By law we are not allowed to have a standard commission rate, however, generally speaking between 4% and 6% are the quotes you will get. Some offer less than that, and some relate the fee to the size of the deal. It is up to the salesperson to explain to you why he/she charges a higher rate than others. I have found that if one gets a good result in a timely manner that most clients are happy to pay whatever the agreed amount is. Commercial sales and leasing rates are different and can fluctuate wildly. Once again, it relates to the level of service.
Finding a tenant can be a challenge in today's market. You may want to try to find a tenant on your own by street signage and advertising, in print and on the Internet, or you may want the help of a professional leasing agent. If you don't want to list your property with a commercial agent, sometimes just making them aware that your space is available is a good enough place to start. You can establish what their fee would be in the event they find a tenant for you.
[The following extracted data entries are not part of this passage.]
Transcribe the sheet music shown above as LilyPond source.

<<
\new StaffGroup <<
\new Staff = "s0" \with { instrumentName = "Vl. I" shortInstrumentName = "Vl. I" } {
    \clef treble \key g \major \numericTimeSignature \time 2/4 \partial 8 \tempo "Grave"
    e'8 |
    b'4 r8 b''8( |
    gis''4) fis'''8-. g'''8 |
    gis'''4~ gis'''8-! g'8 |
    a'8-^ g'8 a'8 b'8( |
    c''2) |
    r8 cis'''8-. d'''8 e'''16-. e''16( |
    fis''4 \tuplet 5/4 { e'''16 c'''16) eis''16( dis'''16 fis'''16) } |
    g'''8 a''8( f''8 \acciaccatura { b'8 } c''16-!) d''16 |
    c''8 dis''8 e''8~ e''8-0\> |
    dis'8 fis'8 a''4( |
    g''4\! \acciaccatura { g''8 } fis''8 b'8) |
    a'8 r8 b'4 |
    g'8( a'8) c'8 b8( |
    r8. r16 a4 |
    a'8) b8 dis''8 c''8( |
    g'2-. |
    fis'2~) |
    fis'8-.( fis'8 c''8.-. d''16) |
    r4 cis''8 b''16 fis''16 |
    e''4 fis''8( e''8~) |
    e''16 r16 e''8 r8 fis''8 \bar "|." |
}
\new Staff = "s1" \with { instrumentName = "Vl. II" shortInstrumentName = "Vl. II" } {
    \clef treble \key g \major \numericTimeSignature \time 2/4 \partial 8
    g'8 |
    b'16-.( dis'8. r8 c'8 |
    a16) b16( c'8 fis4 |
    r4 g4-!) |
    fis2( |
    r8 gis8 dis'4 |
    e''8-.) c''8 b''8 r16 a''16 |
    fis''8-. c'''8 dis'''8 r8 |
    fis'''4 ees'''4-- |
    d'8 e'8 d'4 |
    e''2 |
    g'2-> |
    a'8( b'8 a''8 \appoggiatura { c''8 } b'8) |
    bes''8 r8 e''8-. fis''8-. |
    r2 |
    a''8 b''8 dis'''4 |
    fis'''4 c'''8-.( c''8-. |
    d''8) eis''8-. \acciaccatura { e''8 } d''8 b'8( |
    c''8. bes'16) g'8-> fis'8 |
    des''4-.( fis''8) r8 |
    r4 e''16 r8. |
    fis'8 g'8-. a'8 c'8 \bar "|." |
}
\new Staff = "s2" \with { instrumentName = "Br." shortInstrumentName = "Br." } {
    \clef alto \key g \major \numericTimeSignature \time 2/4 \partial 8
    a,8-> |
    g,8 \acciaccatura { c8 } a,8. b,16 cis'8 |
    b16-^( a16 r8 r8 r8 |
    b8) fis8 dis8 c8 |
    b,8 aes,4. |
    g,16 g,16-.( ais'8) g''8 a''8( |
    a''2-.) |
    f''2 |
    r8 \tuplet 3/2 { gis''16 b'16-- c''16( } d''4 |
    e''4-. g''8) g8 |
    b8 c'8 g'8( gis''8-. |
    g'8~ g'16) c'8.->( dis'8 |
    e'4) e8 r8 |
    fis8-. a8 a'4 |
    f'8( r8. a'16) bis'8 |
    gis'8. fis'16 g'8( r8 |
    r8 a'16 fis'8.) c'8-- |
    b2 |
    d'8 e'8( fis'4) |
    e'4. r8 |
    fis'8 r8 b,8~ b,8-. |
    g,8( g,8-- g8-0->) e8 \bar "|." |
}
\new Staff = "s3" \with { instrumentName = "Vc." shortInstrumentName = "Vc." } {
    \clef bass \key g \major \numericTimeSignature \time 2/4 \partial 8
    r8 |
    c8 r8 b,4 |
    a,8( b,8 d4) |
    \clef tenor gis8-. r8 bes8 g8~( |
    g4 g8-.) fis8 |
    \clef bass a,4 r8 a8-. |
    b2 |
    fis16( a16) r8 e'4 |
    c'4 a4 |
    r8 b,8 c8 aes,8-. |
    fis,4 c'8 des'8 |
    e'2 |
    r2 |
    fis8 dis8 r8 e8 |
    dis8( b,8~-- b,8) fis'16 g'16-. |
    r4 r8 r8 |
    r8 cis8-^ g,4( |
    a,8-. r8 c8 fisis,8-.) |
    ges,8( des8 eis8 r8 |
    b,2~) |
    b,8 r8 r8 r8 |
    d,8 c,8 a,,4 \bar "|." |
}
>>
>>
If you opt to list your property, they take over the marketing of your space which can save you a lot of time, energy and frustration. They will also look after negotiating the offer to lease as well as all the details necessary for the new tenant. Commercial leasing agents deal with leasing prospects on a daily basis so they are more likely to come across a potential tenant for your space.
If your property is a multi-unit, it is best to have it full of tenants and receiving maximum rent when selling. Given the buyer will be purchasing it as an income property, the value is largely determined by the rental income.
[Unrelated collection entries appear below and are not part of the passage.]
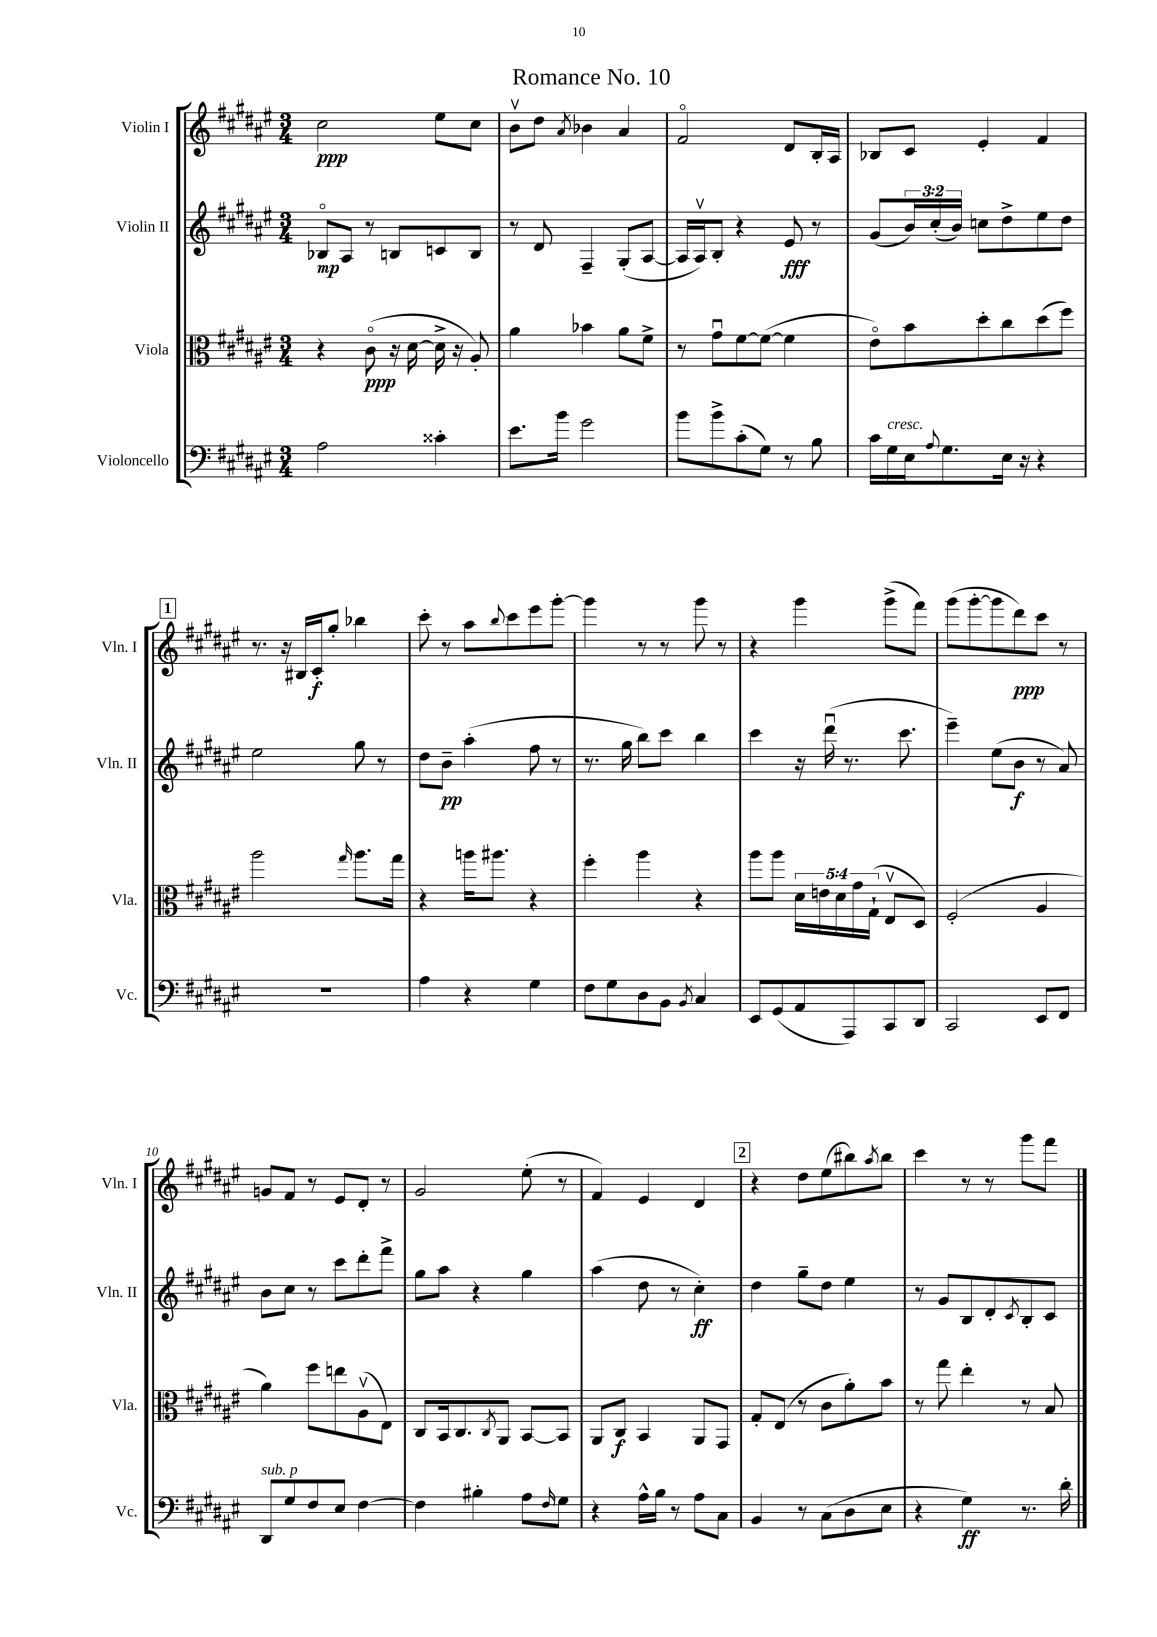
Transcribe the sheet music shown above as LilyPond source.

\header { title = "Romance No. 10" }
<<
\new StaffGroup <<
\new Staff = "s0" \with { instrumentName = "Violin I" shortInstrumentName = "Vln. I" } {
    \clef treble \key fis \major \numericTimeSignature \time 3/4
    cis''2\ppp eis''8 cis''8 |
    b'8\upbow dis''8 \acciaccatura { ais'8 } bes'4 ais'4 |
    fis'2\flageolet dis'8 b16-. ais16 |
    bes8 cis'8 eis'4-. fis'4 |
    \mark \markup { \box "1" } r8. r16 bis16 cis'16-.\f gis''8-. bes''4 |
    cis'''8-. r8 ais''8 \appoggiatura { b''8 } cis'''8 eis'''8 gis'''8~-. |
    gis'''4 r8 r8 gis'''8 r8 |
    r4 gis'''4 gis'''8->( fis'''8) |
    gis'''8( gis'''8~-. gis'''8 dis'''8\ppp) cis'''8 r8 |
    g'8 fis'8 r8 eis'8 dis'8-. r8 |
    gis'2 eis''8-.( r8 |
    fis'4) eis'4 dis'4 |
    \mark \markup { \box "2" } r4 dis''8 eis''8( bis''8) \acciaccatura { ais''8 } bis''8 |
    cis'''4 r8 r8 gis'''8 fis'''8 \bar "|." |
}
\new Staff = "s1" \with { instrumentName = "Violin II" shortInstrumentName = "Vln. II" } {
    \clef treble \key fis \major \numericTimeSignature \time 3/4 \override Staff.TupletNumber.text = #tuplet-number::calc-fraction-text
    bes8\flageolet\mp ais8 r8 b8 c'8 b8 |
    r8 dis'8 fis4-- gis8-.( ais8~ |
    ais16 ais16\upbow) b8-. r4 eis'8\fff r8 |
    gis'8( \tuplet 3/2 { b'16) cis''16-.( b'16) } c''8 dis''8-> eis''8 dis''8 |
    \mark \markup { \box "1" } eis''2 gis''8 r8 |
    dis''8 b'8--\pp ais''4-.( fis''8 r8 |
    r8. gis''16 b''8) cis'''8 b''4 |
    cis'''4 r16 dis'''16\downbow( r8. cis'''8. |
    eis'''4--) eis''8( b'8\f r8 ais'8) |
    b'8 cis''8 r8 cis'''8 dis'''8-. fis'''8-> |
    gis''8 ais''8 r4 gis''4 |
    ais''4( dis''8 r8 cis''4-.\ff) |
    \mark \markup { \box "2" } dis''4 gis''8-- dis''8 eis''4 |
    r8 gis'8 b8 dis'8-. \acciaccatura { cis'8 } b8-. cis'8 \bar "|." |
}
\new Staff = "s2" \with { instrumentName = "Viola" shortInstrumentName = "Vla." } {
    \clef alto \key fis \major \numericTimeSignature \time 3/4 \override Staff.TupletNumber.text = #tuplet-number::calc-fraction-text
    r4 cis'8\flageolet\ppp( r16 dis'16~ dis'16-> r16 ais8-.) |
    ais'4 bes'4 ais'8 fis'8-> |
    r8 gis'8\downbow fis'8~ fis'8~( fis'4 |
    eis'8\flageolet) b'8 dis''8-. cis''8 dis''8( fis''8) |
    \mark \markup { \box "1" } ais''2 \grace { gis''16 } ais''8. gis''16 |
    r4 a''16 ais''8. r4 |
    fis''4-. ais''4 r4 |
    ais''8 ais''8 \tuplet 5/4 { dis'16 e'16 dis'16 gis'16 gis16-!( } eis8\upbow dis8) |
    fis2-.( ais4 |
    ais'4) fis''8 e''8 ais8\upbow( eis8) |
    cis8 b,16 cis8. \acciaccatura { cis8 } ais,8 b,8~ b,8 |
    ais,8 cis8\f b,4 ais,8 gis,8 |
    \mark \markup { \box "2" } gis8-. eis8( r8 cis'8 ais'8-.) b'8 |
    r8 gis''8 eis''4-. r8 b8 \bar "|." |
}
\new Staff = "s3" \with { instrumentName = "Violoncello" shortInstrumentName = "Vc." } {
    \clef bass \key fis \major \numericTimeSignature \time 3/4
    ais2 cisis'4-. |
    eis'8. b'16 gis'2 |
    b'8 b'8-> cis'8-.( gis8) r8 b8 |
    cis'16 gis16^\markup { \italic "cresc." } eis16 \appoggiatura { ais8 } gis8. eis16 r16 r4 |
    \mark \markup { \box "1" } R2. |
    ais4 r4 gis4 |
    fis8 gis8 dis8 b,8 \acciaccatura { b,8 } cis4 |
    eis,8 gis,8( ais,8 ais,,8) cis,8 dis,8 |
    cis,2 eis,8 fis,8 |
    dis,8^\markup { \italic "sub. p" } gis8 fis8 eis8 fis4~ |
    fis4 bis4-. ais8 \grace { fis16 } gis8 |
    r4 ais16-^ b16 r8 ais8 cis8 |
    \mark \markup { \box "2" } b,4 r8 cis8( dis8 eis8 |
    r4 gis4\ff) r8. dis'16-. \bar "|." |
}
>>
>>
If you have a single family home or duplex, the buyer may intend to move in to the house. In this case it is important to consider your existing tenants and their needs. The buyer will still be obligated to honour the terms of their lease.
If you are aware you will be selling within the next year, you may want to consider month-to-month leases. This will give you the flexibility to end a lease agreement with 30 days’ notice to the tenant, should your buyer want to move in immediately upon close.
~~If you want to put less than 20% down on a property, your mortgage will need to be insured. If you have an insured mortgage already, it is likely you will need 20% down plus your closing costs (budget for 2% of the purchase price) to purchase an investment property. Investment property that needs work to be rentable will require an additional investment. However, there are options to have this money incorporated into your mortgage financing, speak to your bank or mortgage broker. If you are looking to invest in property and don’t own a home already, this is a great opportunity to enter the property market with fewer dollars down by getting a high ratio mortgage (less than 20% down). Note, these are only your initial investment costs. A good investment property should bring enough income to cover expenses going forward. Whether or not you can afford this amount to invest up-front is something to consider carefully.
A buyer will usually include a deposit with an offer to indicate a serious interest in the property. The deposit is part of the purchase price and is an act of good faith. It is a negotiable part of an offer. The deposit is refundable if conditions set out in the Purchase and Sale Agreement cannot be satisfied. Once conditions are met, the property is declared sold and the deposit will be kept in a trust account until closing, but could be kept by the seller if the buyer is unable to fulfil his obligation to purchase on the agreed closing date.